Your assignment: Continue the excerpt below on uniformly convex functions and the Jensen and Mercer inequalities, starting after the last line shown.

Document excerpt:
1 Introduction and basic notions

The relationship between inequalities and the concept of convexity is strong. Many researchers have been studied inequalities such as Jensen inequality, Jensen-Mercer inequality, Hermite-Hadamard inequality (see [6,7,8, 14, 34]) and etc. for some functions with concept of convextiy such as convex functions, m-convex functions and etc. In reality, several areas of science, especially information theory, have benefited greatly from the study of convex functions (also known as functions with convexity) [2, 8, 10, 11, 13, 16,17,18,19,20, 26, 27, 29,30,31,32]. In this article, we develop basic results concerning uniformly convex functions, Jensen’s inequality, and Mercer’s inequality. Analytical applications are also studied. We require the following notations on all of the paper.

Definition 1

( [9, 12]) Let \(f: [a,b]\longrightarrow {\mathbb {R}}\) be a function. Then f is uniformly convex with modulus \(\phi : {\mathbb {R}}_{\ge 0} \longrightarrow [0,+\infty )\) if \(\phi \) is increasing, vanishes only at 0, and

$$\begin{aligned} f(\alpha x+(1-\alpha )y)+\alpha (1-\alpha )\phi ({|x-y|})\le \alpha f(x)+(1-\alpha )f(y) \end{aligned}$$

for every \(\alpha \in [0,1]\) and \(x,y\in [a,b]\).

Theorem 1

[25] (Jensen’s inequality) If f is a convex function on an interval I, \(x_i\in I\), \(1\le i\le n\) and \(\sum _{i=1}^n p_i=1,~~p_i\ge 0\), then

$$\begin{aligned} 0\le \sum _{i=1}^np_if(x_i)-f\left( \sum _{i=1}^np_ix_i\right) . \end{aligned}$$

Theorem 2

[24] (Mercer’s inequality) If f is a convex function on \(I:=[a,b]\), \(x_i\in I\), \(1\le i\le n\) and \(\sum _{i=1}^n p_i=1\), \(p_i\ge 0\), then

$$\begin{aligned} f\left( a+b-\sum _{i=1}^np_ix_i\right) +\sum _{i=1}^np_if(x_i)\le f(a)+f(b). \end{aligned}$$
(1)

The data:
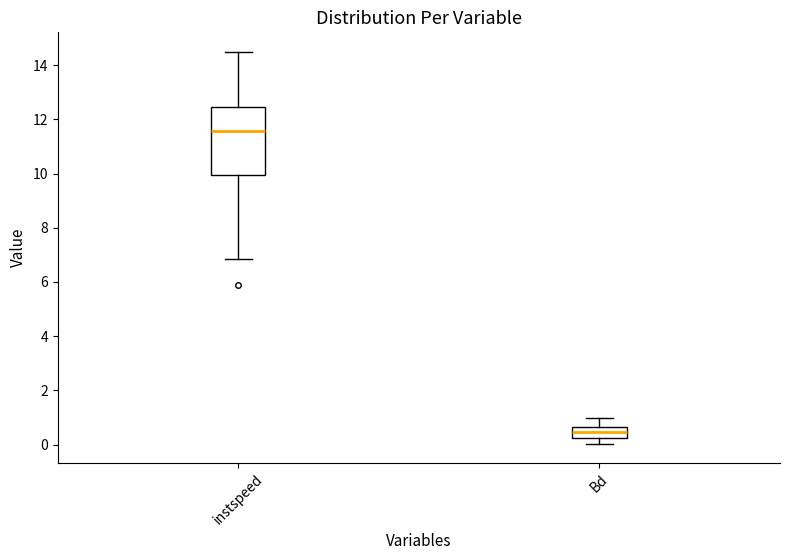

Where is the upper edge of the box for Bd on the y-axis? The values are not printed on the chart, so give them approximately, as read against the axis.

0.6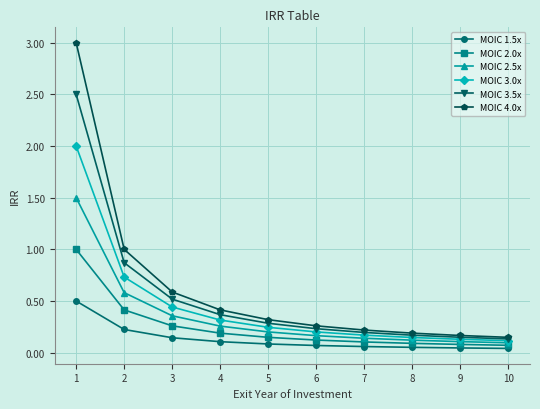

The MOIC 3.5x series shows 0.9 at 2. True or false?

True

Answer to this problem:
Theorem 3

[28] Let \(f: I\longrightarrow {\mathbb {R}}\) be a uniformly convex function with modulus \(\phi :{\mathbb {R}}_+\longrightarrow [0,+\infty ]\) on I, \(\{x_k\}_{k=1}^n\subseteq [a,b]\) be a sequence and let \(\pi \) be a permutation on \(\{1,...,n\}\) such that \(x_{\pi (1)}\le x_{\pi (2)}\le ...\le x_{\pi (n)}\). Then the inequality

$$\begin{aligned} f\left( \sum _{k=1}^np_kx_k\right) \le \sum _{k=1}^np_kf(x_k)-\sum _{k=1}^{n-1}p_{\pi (k)}p_{\pi (k+1)}\phi (x_{\pi (k+1)}-x_{\pi (k)}) \end{aligned}$$
(2)

holds for every convex combination \(\sum _{k=1}^n p_kx_k\) of points \(x_k \in I\).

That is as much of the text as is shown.